ASRAccuracy: returns speech-to-text accuracy; use it as a downstream proxy when boundary mistakes damage transcripts.AudioQualityEvaluator: scores audio quality issues such as silence, clipping, or noise that often explain VAD regressions.- Dashboard signals: p99 time-to-first-audio, ASR retry rate, barge-in rate, missed-utterance rate, and escalation rate by channel.
Minimal downstream eval shape:
from fi.evals import ASRAccuracy
asr = ASRAccuracy()
result = asr.evaluate(
input="do not cancel my card",
output="cancel my card",
)
print(result.score)
That snippet does not score VAD directly. It shows the transcript failure a VAD cutoff can create, which should send the engineer back to the audio boundary.
Common Mistakes
These mistakes make VAD look healthy in offline clips while the live agent still interrupts or misses users:
- Equating VAD with endpointing. VAD labels speech frames; endpointing decides the user turn is complete.
- Tuning only on clean audio. Quiet lab clips miss car noise, hold music, speakerphone echo, and overlapping speech.
- Averaging false starts and missed speech. They create different product failures and need different thresholds.
- Letting silence thresholds hide latency. A conservative threshold can reduce interruptions while adding a full second of dead air.
- Scoring only final transcripts. The transcript can look acceptable while turn timing still breaks barge-in, tool timing, or escalation.

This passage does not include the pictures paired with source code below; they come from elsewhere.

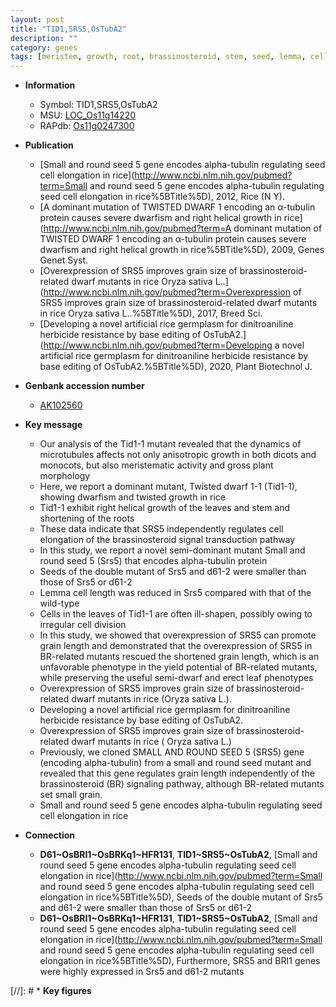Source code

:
 ```yaml
---
layout: post
title: "TID1,SRS5,OsTubA2"
description: ""
category: genes
tags: [meristem, growth, root, brassinosteroid, stem, seed, lemma, cell elongation, dwarf, cell division, leaf, grain, grain length, yield, grain size, erect, herbicide resistance]
---
```


* **Information**  
    + Symbol: TID1,SRS5,OsTubA2  
    + MSU: [LOC_Os11g14220](http://rice.uga.edu/cgi-bin/ORF_infopage.cgi?orf=LOC_Os11g14220)  
    + RAPdb: [Os11g0247300](http://rapdb.dna.affrc.go.jp/viewer/gbrowse_details/irgsp1?name=Os11g0247300)  

* **Publication**  
    + [Small and round seed 5 gene encodes alpha-tubulin regulating seed cell elongation in rice](http://www.ncbi.nlm.nih.gov/pubmed?term=Small and round seed 5 gene encodes alpha-tubulin regulating seed cell elongation in rice%5BTitle%5D), 2012, Rice (N Y).
    + [A dominant mutation of TWISTED DWARF 1 encoding an α-tubulin protein causes severe dwarfism and right helical growth in rice](http://www.ncbi.nlm.nih.gov/pubmed?term=A dominant mutation of TWISTED DWARF 1 encoding an α-tubulin protein causes severe dwarfism and right helical growth in rice%5BTitle%5D), 2009, Genes Genet Syst.
    + [Overexpression of SRS5 improves grain size of brassinosteroid-related dwarf mutants in rice Oryza sativa L..](http://www.ncbi.nlm.nih.gov/pubmed?term=Overexpression of SRS5 improves grain size of brassinosteroid-related dwarf mutants in rice Oryza sativa L..%5BTitle%5D), 2017, Breed Sci.
    + [Developing a novel artificial rice germplasm for dinitroaniline herbicide resistance by base editing of OsTubA2.](http://www.ncbi.nlm.nih.gov/pubmed?term=Developing a novel artificial rice germplasm for dinitroaniline herbicide resistance by base editing of OsTubA2.%5BTitle%5D), 2020, Plant Biotechnol J.

* **Genbank accession number**  
    + [AK102560](http://www.ncbi.nlm.nih.gov/nuccore/AK102560)

* **Key message**  
    + Our analysis of the Tid1-1 mutant revealed that the dynamics of microtubules affects not only anisotropic growth in both dicots and monocots, but also meristematic activity and gross plant morphology
    + Here, we report a dominant mutant, Twisted dwarf 1-1 (Tid1-1), showing dwarfism and twisted growth in rice
    + Tid1-1 exhibit right helical growth of the leaves and stem and shortening of the roots
    + These data indicate that SRS5 independently regulates cell elongation of the brassinosteroid signal transduction pathway
    + In this study, we report a novel semi-dominant mutant Small and round seed 5 (Srs5) that encodes alpha-tubulin protein
    + Seeds of the double mutant of Srs5 and d61-2 were smaller than those of Srs5 or d61-2
    + Lemma cell length was reduced in Srs5 compared with that of the wild-type
    + Cells in the leaves of Tid1-1 are often ill-shapen, possibly owing to irregular cell division
    + In this study, we showed that overexpression of SRS5 can promote grain length and demonstrated that the overexpression of SRS5 in BR-related mutants rescued the shortened grain length, which is an unfavorable phenotype in the yield potential of BR-related mutants, while preserving the useful semi-dwarf and erect leaf phenotypes
    + Overexpression of SRS5 improves grain size of brassinosteroid-related dwarf mutants in rice (Oryza sativa L.).
    + Developing a novel artificial rice germplasm for dinitroaniline herbicide resistance by base editing of OsTubA2.
    + Overexpression of SRS5 improves grain size of brassinosteroid-related dwarf mutants in rice ( Oryza sativa L.)
    + Previously, we cloned SMALL AND ROUND SEED 5 (SRS5) gene (encoding alpha-tubulin) from a small and round seed mutant and revealed that this gene regulates grain length independently of the brassinosteroid (BR) signaling pathway, although BR-related mutants set small grain.
    + Small and round seed 5 gene encodes alpha-tubulin regulating seed cell elongation in rice

* **Connection**  
    + __D61~OsBRI1~OsBRKq1~HFR131__, __TID1~SRS5~OsTubA2__, [Small and round seed 5 gene encodes alpha-tubulin regulating seed cell elongation in rice](http://www.ncbi.nlm.nih.gov/pubmed?term=Small and round seed 5 gene encodes alpha-tubulin regulating seed cell elongation in rice%5BTitle%5D), Seeds of the double mutant of Srs5 and d61-2 were smaller than those of Srs5 or d61-2
    + __D61~OsBRI1~OsBRKq1~HFR131__, __TID1~SRS5~OsTubA2__, [Small and round seed 5 gene encodes alpha-tubulin regulating seed cell elongation in rice](http://www.ncbi.nlm.nih.gov/pubmed?term=Small and round seed 5 gene encodes alpha-tubulin regulating seed cell elongation in rice%5BTitle%5D), Furthermore, SRS5 and BRI1 genes were highly expressed in Srs5 and d61-2 mutants

[//]: # * **Key figures**  


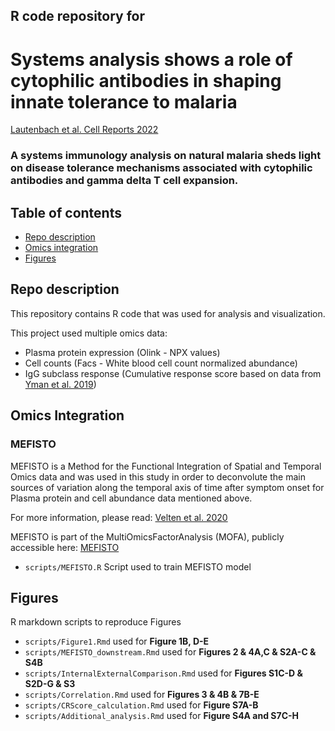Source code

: ## R code repository for

# **Systems analysis shows a role of cytophilic antibodies in shaping innate tolerance to malaria**

[Lautenbach et al. Cell Reports 2022](https://doi.org/10.1016/j.celrep.2022.110709)

### A systems immunology analysis on natural malaria sheds light on disease tolerance mechanisms associated with cytophilic antibodies and gamma delta T cell expansion.

## Table of contents

-   [Repo description](#repo-description)
-   [Omics integration](#omics_integration)
-   [Figures](#figures)

## Repo description

This repository contains R code that was used for analysis and visualization.

This project used multiple omics data:

-   Plasma protein expression (Olink - NPX values)
-   Cell counts (Facs - White blood cell count normalized abundance)
-   IgG subclass response (Cumulative response score based on data from [Yman et al. 2019](https://doi.org/10.1186/s12916-019-1255-3))

## Omics Integration

### MEFISTO

MEFISTO is a Method for the Functional Integration of Spatial and Temporal Omics data and was used in this study in order to deconvolute the main sources of variation along the temporal axis of time after symptom onset for Plasma protein and cell abundance data mentioned above.

For more information, please read: [Velten et al. 2020](https://doi.org/10.1038/s41592-021-01343-9)

MEFISTO is part of the MultiOmicsFactorAnalysis (MOFA), publicly accessible here: [MEFISTO](https://biofam.github.io/MOFA2/MEFISTO.html)

-   `scripts/MEFISTO.R` Script used to train MEFISTO model

## Figures

R markdown scripts to reproduce Figures

-   `scripts/Figure1.Rmd` used for **Figure 1B, D-E**
-   `scripts/MEFISTO_downstream.Rmd` used for **Figures 2 & 4A,C & S2A-C & S4B**
-   `scripts/InternalExternalComparison.Rmd` used for **Figures S1C-D & S2D-G & S3**
-   `scripts/Correlation.Rmd` used for **Figures 3 & 4B & 7B-E**
-   `scripts/CRScore_calculation.Rmd` used for **Figure S7A-B**
-   `scripts/Additional_analysis.Rmd` used for **Figure S4A and S7C-H**
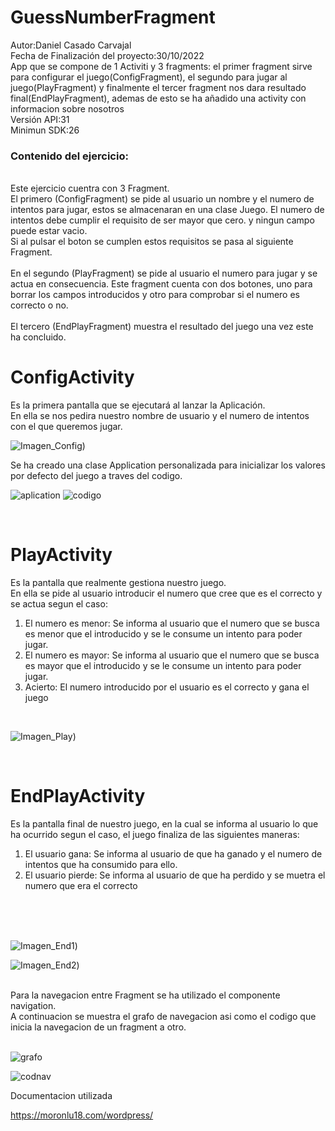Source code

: # GuessNumberFragment

Autor:Daniel Casado Carvajal<br>
Fecha de Finalización del proyecto:30/10/2022<br>
App que se compone de 1 Activiti y 3 fragments: el primer fragment sirve para configurar el juego(ConfigFragment), el segundo para jugar al juego(PlayFragment) y 
finalmente el tercer fragment nos dara resultado final(EndPlayFragment), ademas de esto se ha añadido una activity con informacion sobre nosotros<br>
Versión API:31<br>
Minimun SDK:26<br>
<h3>Contenido del ejercicio:</h3><br>
Este ejercicio cuentra con 3 Fragment.<br>
El primero (ConfigFragment) se pide al usuario un nombre y el numero de intentos para jugar, estos se almacenaran en una clase Juego. El numero de intentos debe cumplir el requisito de ser mayor que cero.
y ningun campo puede estar vacio.<br> Si al pulsar el boton se cumplen estos requisitos se pasa al siguiente Fragment.<br>
<br>
En el segundo (PlayFragment) se pide al usuario el numero para jugar y se actua en consecuencia. Este fragment cuenta con dos botones, uno para borrar los campos introducidos
y otro para comprobar si el numero es correcto o no.<br>
<br>
El tercero (EndPlayFragment) muestra el resultado del juego una vez este ha concluido.<br>

<h1>ConfigActivity</h1>
Es la primera pantalla que se ejecutará al lanzar la Aplicación.</br> En ella se nos pedira nuestro nombre de usuario y el numero de intentos con el que queremos jugar.
<br>

![Imagen_Config](https://github.com/DaniCasado13/GuessNumber/blob/master/app/src/main/res/imagenes/1.JPG))

Se ha creado una clase Application personalizada para inicializar los valores por defecto del juego a traves del codigo.

![aplication](https://user-images.githubusercontent.com/71752283/198864249-61072453-7d38-46f5-a276-b40cf3a84ab2.JPG)
![codigo](https://user-images.githubusercontent.com/71752283/198864322-436c0d7d-d682-439c-8f36-d4436b08bcce.JPG)


<br>
<h1>PlayActivity</h1>
Es la pantalla que realmente gestiona nuestro juego.</br> En ella se pide al usuario introducir el numero que cree que es el correcto y se actua segun el caso:<br>
<ol>
<li> El numero es menor: Se informa al usuario que el numero que se busca es menor que el introducido y se le consume un intento para poder jugar.</li>
<li> El numero es mayor: Se informa al usuario que el numero que se busca es mayor que el introducido y se le consume un intento para poder jugar.</li>
<li> Acierto: El numero introducido por el usuario es el correcto y gana el juego</li>
</ol>
<br>

![Imagen_Play](https://github.com/DaniCasado13/GuessNumber/blob/master/app/src/main/res/imagenes/2.JPG))

<br>
<h1>EndPlayActivity</h1>
Es la pantalla final de nuestro juego, en la cual se informa al usuario lo que ha ocurrido segun el caso, el juego finaliza de las siguientes maneras:
<ol>
<li> El usuario gana: Se informa al usuario de que ha ganado y el numero de intentos que ha consumido para ello.</li>
<li> El usuario pierde: Se informa al usuario de que ha perdido y se muetra el numero que era el correcto</li>

</ol>
<br>
<br>
<br>

![Imagen_End1](https://github.com/DaniCasado13/GuessNumber/blob/master/app/src/main/res/imagenes/3.JPG))

![Imagen_End2](https://github.com/DaniCasado13/GuessNumber/blob/master/app/src/main/res/imagenes/4.JPG))

<br>
Para la navegacion entre Fragment se ha utilizado el componente navigation.<br>
A continuacion se muestra el grafo de navegacion asi como el codigo que inicia la navegacion de un fragment a otro.<br> 
<br>

![grafo](https://user-images.githubusercontent.com/71752283/198864442-760c3f24-4164-4d33-879a-bb56c96fc461.JPG)

![codnav](https://user-images.githubusercontent.com/71752283/198864508-a8cd5eea-1f44-49e1-8e92-490c8122a4d2.JPG)

Documentacion utilizada

https://moronlu18.com/wordpress/
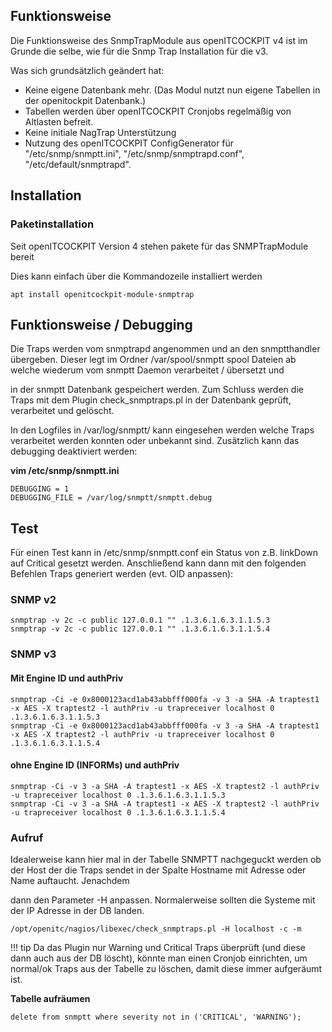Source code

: ## Funktionsweise

Die Funktionsweise des SnmpTrapModule aus openITCOCKPIT v4 ist im Grunde die selbe, wie für die Snmp Trap Installation für die v3.

Was sich grundsätzlich geändert hat:

-   Keine eigene Datenbank mehr. (Das Modul nutzt nun eigene Tabellen in der openitockpit Datenbank.)
-   Tabellen werden über openITCOCKPIT Cronjobs regelmäßig von Altlasten befreit.
-   Keine initiale NagTrap Unterstützung
-   Nutzung des openITCOCKPIT ConfigGenerator für "/etc/snmp/snmptt.ini", "/etc/snmp/snmptrapd.conf", "/etc/default/snmptrapd".

## Installation

### Paketinstallation

Seit openITCOCKPIT Version 4 stehen pakete für das SNMPTrapModule bereit

Dies kann einfach über die Kommandozeile installiert werden 

```plaintext
apt install openitcockpit-module-snmptrap
```

## Funktionsweise / Debugging

Die Traps werden vom snmptrapd angenommen und an den snmptthandler übergeben. Dieser legt im Ordner /var/spool/snmptt spool Dateien ab welche wiederum vom snmptt Daemon verarbeitet / übersetzt und

in der snmptt Datenbank gespeichert werden. Zum Schluss werden die Traps mit dem Plugin check\_snmptraps.pl in der Datenbank geprüft, verarbeitet und gelöscht.

In den Logfiles in /var/log/snmptt/ kann eingesehen werden welche Traps verarbeitet werden konnten oder unbekannt sind. Zusätzlich kann das debugging deaktiviert werden:

**vim /etc/snmp/snmptt.ini**

```plaintext
DEBUGGING = 1
DEBUGGING_FILE = /var/log/snmptt/snmptt.debug
```

## Test

Für einen Test kann in /etc/snmp/snmptt.conf ein Status von z.B. linkDown auf Critical gesetzt werden. Anschließend kann dann mit den folgenden Befehlen Traps generiert werden (evt. OID anpassen):

### SNMP v2

```plaintext
snmptrap -v 2c -c public 127.0.0.1 "" .1.3.6.1.6.3.1.1.5.3
snmptrap -v 2c -c public 127.0.0.1 "" .1.3.6.1.6.3.1.1.5.4
```

### SNMP v3

#### Mit Engine ID und authPriv

```plaintext
snmptrap -Ci -e 0x8000123acd1ab43abbfff000fa -v 3 -a SHA -A traptest1 -x AES -X traptest2 -l authPriv -u trapreceiver localhost 0 .1.3.6.1.6.3.1.1.5.3
snmptrap -Ci -e 0x8000123acd1ab43abbfff000fa -v 3 -a SHA -A traptest1 -x AES -X traptest2 -l authPriv -u trapreceiver localhost 0 .1.3.6.1.6.3.1.1.5.4
```

#### ohne Engine ID (INFORMs) und authPriv

```plaintext
snmptrap -Ci -v 3 -a SHA -A traptest1 -x AES -X traptest2 -l authPriv -u trapreceiver localhost 0 .1.3.6.1.6.3.1.1.5.3
snmptrap -Ci -v 3 -a SHA -A traptest1 -x AES -X traptest2 -l authPriv -u trapreceiver localhost 0 .1.3.6.1.6.3.1.1.5.4
```

### Aufruf

Idealerweise kann hier mal in der Tabelle SNMPTT nachgeguckt werden ob der Host der die Traps sendet in der Spalte Hostname mit Adresse oder Name auftaucht. Jenachdem

dann den Parameter -H anpassen. Normalerweise sollten die Systeme mit der IP Adresse in der DB landen.

```plaintext
/opt/openitc/nagios/libexec/check_snmptraps.pl -H localhost -c -m
```

!!! tip
    Da das Plugin nur Warning und Critical Traps überprüft (und diese dann auch aus der DB löscht), könnte man einen Cronjob einrichten, um normal/ok Traps aus der Tabelle zu löschen, damit diese immer aufgeräumt ist.


**Tabelle aufräumen**

```plaintext
delete from snmptt where severity not in ('CRITICAL', 'WARNING');
```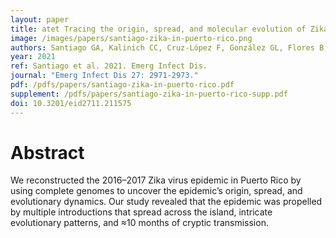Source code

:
 ```yaml
---
layout: paper
title: atet Tracing the origin, spread, and molecular evolution of Zika virus, Puerto Rico, 2016–2017
image: /images/papers/santiago-zika-in-puerto-rico.png
authors: Santiago GA, Kalinich CC, Cruz-López F, González GL, Flores B, Hentoff A, Charriez KN, Fauver JR, Adams LE, Sharp TM, Black A, Bedford T, Ellis E, Ellis B, Waterman SH, Paz-Bailey G, Grubaugh ND, Muñoz-Jordán JL.
year: 2021
ref: Santiago et al. 2021. Emerg Infect Dis.
journal: "Emerg Infect Dis 27: 2971-2973."
pdf: /pdfs/papers/santiago-zika-in-puerto-rico.pdf
supplement: /pdfs/papers/santiago-zika-in-puerto-rico-supp.pdf
doi: 10.3201/eid2711.211575
---
```


# Abstract

We reconstructed the 2016–2017 Zika virus epidemic in Puerto Rico by using complete genomes to uncover the epidemic’s origin, spread, and evolutionary dynamics. Our study revealed that the epidemic was propelled by multiple introductions that spread across the island, intricate evolutionary patterns, and ≈10 months of cryptic transmission.
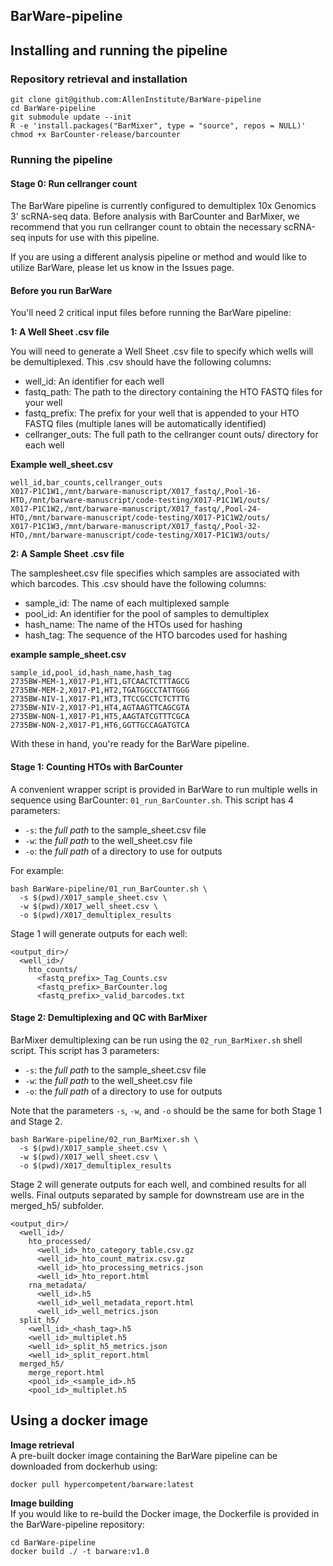 ## BarWare-pipeline


## Installing and running the pipeline

### Repository retrieval and installation

```
git clone git@github.com:AllenInstitute/BarWare-pipeline
cd BarWare-pipeline
git submodule update --init
R -e 'install.packages("BarMixer", type = "source", repos = NULL)'
chmod +x BarCounter-release/barcounter
```

### Running the pipeline

#### Stage 0: Run cellranger count

The BarWare pipeline is currently configured to demultiplex 10x Genomics 3' scRNA-seq data. Before analysis with BarCounter and BarMixer, we recommend that you run cellranger count to obtain the necessary scRNA-seq inputs for use with this pipeline.

If you are using a different analysis pipeline or method and would like to utilize BarWare, please let us know in the Issues page.

#### Before you run BarWare

You'll need 2 critical input files before running the BarWare pipeline:

**1: A Well Sheet .csv file**

You will need to generate a Well Sheet .csv file to specify which wells will be demultiplexed. This .csv should have the following columns:
- well_id: An identifier for each well
- fastq_path: The path to the directory containing the HTO FASTQ files for your well
- fastq_prefix: The prefix for your well that is appended to your HTO FASTQ files (multiple lanes will be automatically identified)
- cellranger_outs: The full path to the cellranger count outs/ directory for each well

**Example well_sheet.csv**
```
well_id,bar_counts,cellranger_outs
X017-P1C1W1,/mnt/barware-manuscript/X017_fastq/,Pool-16-HTO,/mnt/barware-manuscript/code-testing/X017-P1C1W1/outs/
X017-P1C1W2,/mnt/barware-manuscript/X017_fastq/,Pool-24-HTO,/mnt/barware-manuscript/code-testing/X017-P1C1W2/outs/
X017-P1C1W3,/mnt/barware-manuscript/X017_fastq/,Pool-32-HTO,/mnt/barware-manuscript/code-testing/X017-P1C1W3/outs/
```

**2: A Sample Sheet .csv file**

The samplesheet.csv file specifies which samples are associated with which barcodes. This .csv should have the following columns:  
- sample_id: The name of each multiplexed sample
- pool_id: An identifier for the pool of samples to demultiplex
- hash_name: The name of the HTOs used for hashing
- hash_tag: The sequence of the HTO barcodes used for hashing

**example sample_sheet.csv**
```
sample_id,pool_id,hash_name,hash_tag
2735BW-MEM-1,X017-P1,HT1,GTCAACTCTTTAGCG
2735BW-MEM-2,X017-P1,HT2,TGATGGCCTATTGGG
2735BW-NIV-1,X017-P1,HT3,TTCCGCCTCTCTTTG
2735BW-NIV-2,X017-P1,HT4,AGTAAGTTCAGCGTA
2735BW-NON-1,X017-P1,HT5,AAGTATCGTTTCGCA
2735BW-NON-2,X017-P1,HT6,GGTTGCCAGATGTCA
```

With these in hand, you're ready for the BarWare pipeline.

#### Stage 1: Counting HTOs with BarCounter

A convenient wrapper script is provided in BarWare to run multiple wells in sequence using BarCounter: `01_run_BarCounter.sh`. This script has 4 parameters:
- `-s`: the *full path* to the sample_sheet.csv file
- `-w`: the *full path* to the well_sheet.csv file
- `-o`: the *full path* of a directory to use for outputs

For example:
```
bash BarWare-pipeline/01_run_BarCounter.sh \
  -s $(pwd)/X017_sample_sheet.csv \
  -w $(pwd)/X017_well_sheet.csv \
  -o $(pwd)/X017_demultiplex_results
```

Stage 1 will generate outputs for each well:
```
<output_dir>/
  <well_id>/
    hto_counts/
      <fastq_prefix>_Tag_Counts.csv
      <fastq_prefix>_BarCounter.log
      <fastq_prefix>_valid_barcodes.txt
```

#### Stage 2: Demultiplexing and QC with BarMixer

BarMixer demultiplexing can be run using the `02_run_BarMixer.sh` shell script. This script has 3 parameters:
- `-s`: the *full path* to the sample_sheet.csv file
- `-w`: the *full path* to the well_sheet.csv file
- `-o`: the *full path* of a directory to use for outputs

Note that the parameters `-s`, `-w`, and `-o` should be the same for both Stage 1 and Stage 2.

```
bash BarWare-pipeline/02_run_BarMixer.sh \
  -s $(pwd)/X017_sample_sheet.csv \
  -w $(pwd)/X017_well_sheet.csv \
  -o $(pwd)/X017_demultiplex_results
```

Stage 2 will generate outputs for each well, and combined results for all wells. Final outputs separated by sample for downstream use are in the merged_h5/ subfolder.
```
<output_dir>/
  <well_id>/
    hto_processed/
      <well_id>_hto_category_table.csv.gz
      <well_id>_hto_count_matrix.csv.gz
      <well_id>_hto_processing_metrics.json
      <well_id>_hto_report.html
    rna_metadata/
      <well_id>.h5
      <well_id>_well_metadata_report.html
      <well_id>_well_metrics.json
  split_h5/
    <well_id>_<hash_tag>.h5
    <well_id>_multiplet.h5
    <well_id>_split_h5_metrics.json
    <well_id>_split_report.html
  merged_h5/
    merge_report.html
    <pool_id>_<sample_id>.h5
    <pool_id>_multiplet.h5
```

## Using a docker image

**Image retrieval**  
A pre-built docker image containing the BarWare pipeline can be downloaded from dockerhub using:
```
docker pull hypercompetent/barware:latest
```

**Image building**  
If you would like to re-build the Docker image, the Dockerfile is provided in the BarWare-pipeline repository:
```
cd BarWare-pipeline
docker build ./ -t barware:v1.0
```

Frequently Asked Questions
What is voice activity detection (VAD)?
Voice activity detection classifies audio frames as speech, silence, noise, or other non-speech sound. In voice agents, it controls when audio should be sent to ASR, when a user turn starts, and when downstream reasoning can begin.
How is VAD different from endpointing?
VAD is the frame-level speech/non-speech decision. Endpointing uses VAD plus timing rules, turn context, and sometimes model signals to decide that the speaker has finished a turn.
How do you measure voice activity detection?
In FutureAGI, measure VAD indirectly through simulated voice traces, turn-boundary errors, ASRAccuracy, AudioQualityEvaluator, time-to-first-audio, barge-in rate, and missed-utterance rate. A dedicated VAD score should compare predicted speech segments with labeled audio boundaries.